*** Block opens ***

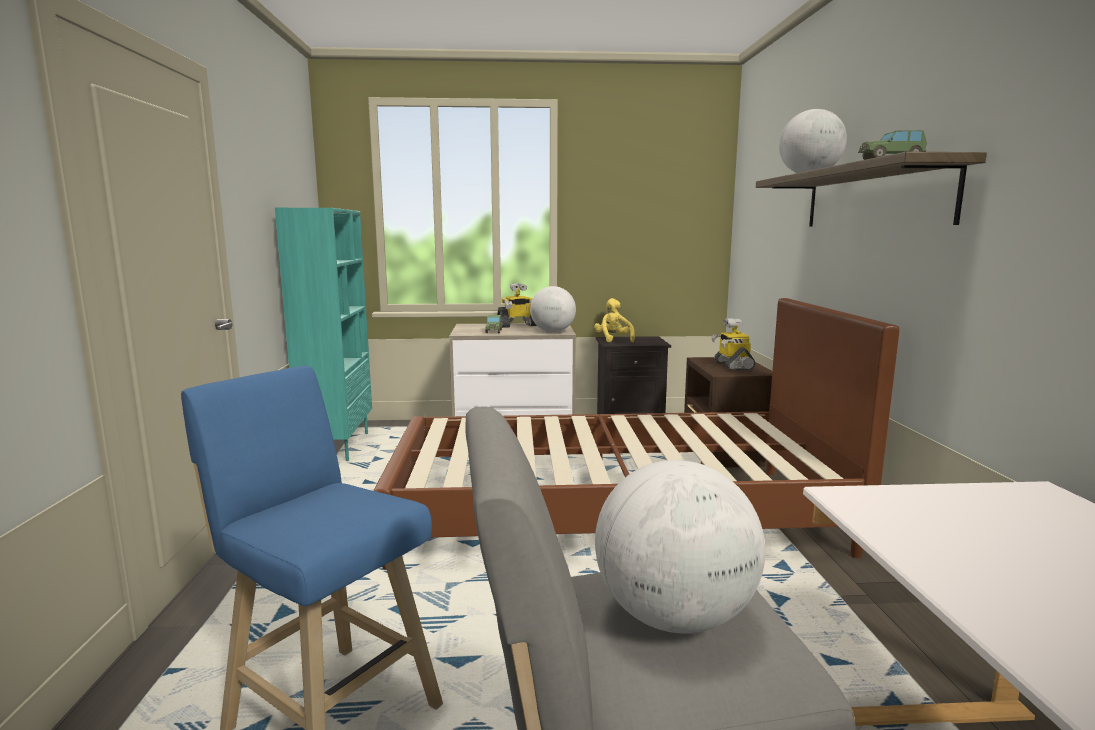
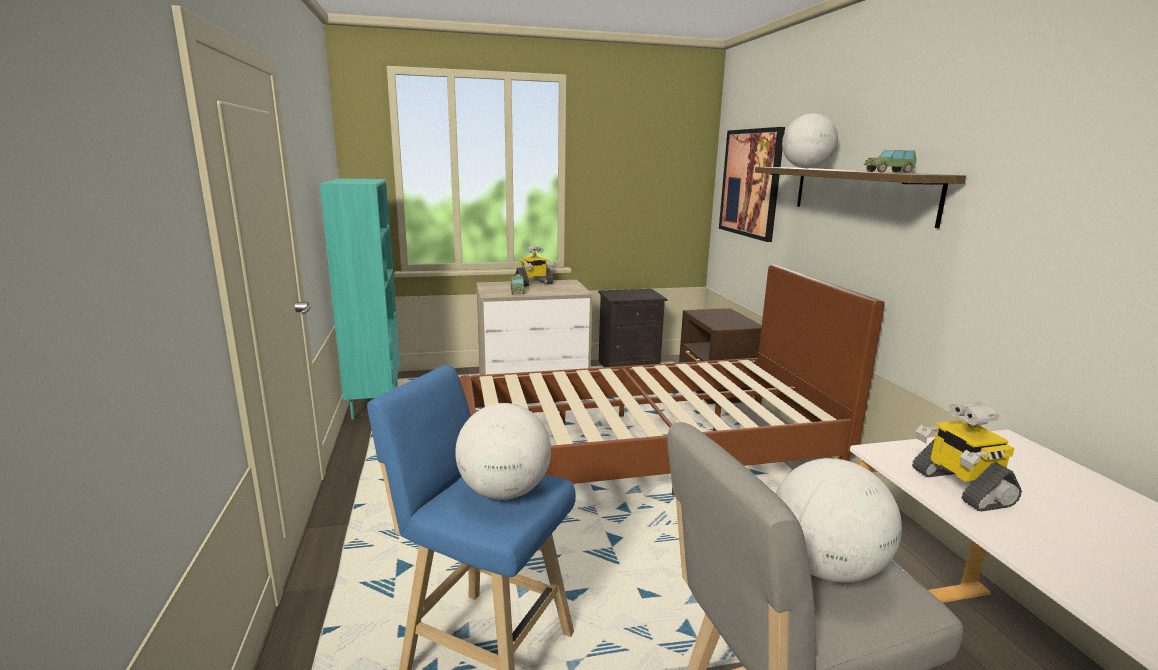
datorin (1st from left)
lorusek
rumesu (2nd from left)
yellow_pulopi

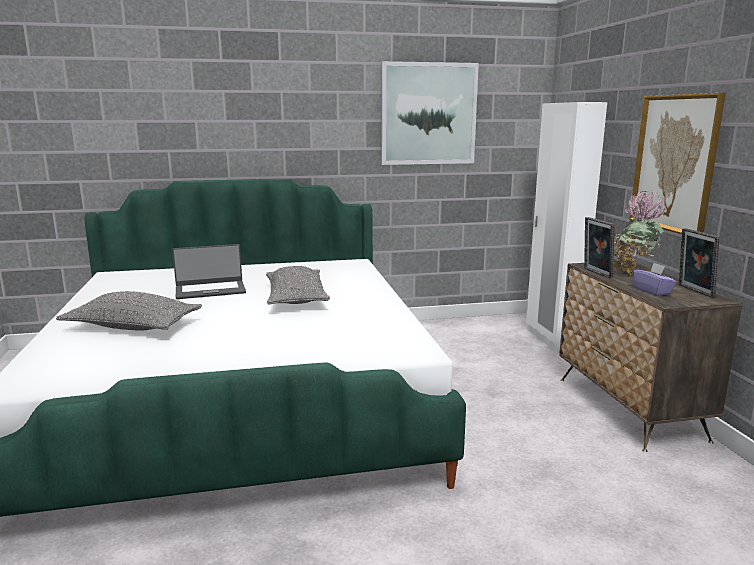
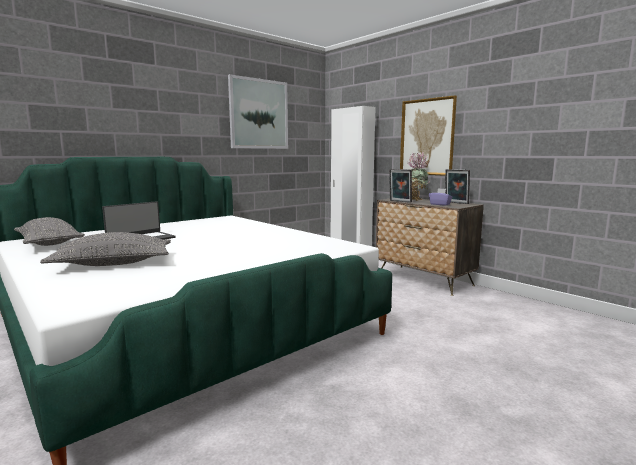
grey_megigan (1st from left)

*** Block closes ***
*** Block opens ***

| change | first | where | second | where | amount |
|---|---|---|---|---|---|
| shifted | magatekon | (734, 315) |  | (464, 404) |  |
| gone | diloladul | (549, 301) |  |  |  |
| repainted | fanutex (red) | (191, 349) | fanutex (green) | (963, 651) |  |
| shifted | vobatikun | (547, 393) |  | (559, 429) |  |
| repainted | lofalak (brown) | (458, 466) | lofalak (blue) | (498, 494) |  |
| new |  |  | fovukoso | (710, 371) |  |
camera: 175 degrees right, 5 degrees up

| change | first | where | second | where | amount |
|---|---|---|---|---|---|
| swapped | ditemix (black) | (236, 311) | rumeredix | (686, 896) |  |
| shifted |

*** Block closes ***

## WHAT TO PRODUCE
Look above for the line holding "gone | diloladul", then set down exactly that line and every line after it up to and including the line holding "repainted | lofalak", with nothing else.

## SOLUTION FOR THIS EXERCISE
| gone | diloladul | (549, 301) |  |  |  |
| repainted | fanutex (red) | (191, 349) | fanutex (green) | (963, 651) |  |
| shifted | vobatikun | (547, 393) |  | (559, 429) |  |
| repainted | lofalak (brown) | (458, 466) | lofalak (blue) | (498, 494) |  |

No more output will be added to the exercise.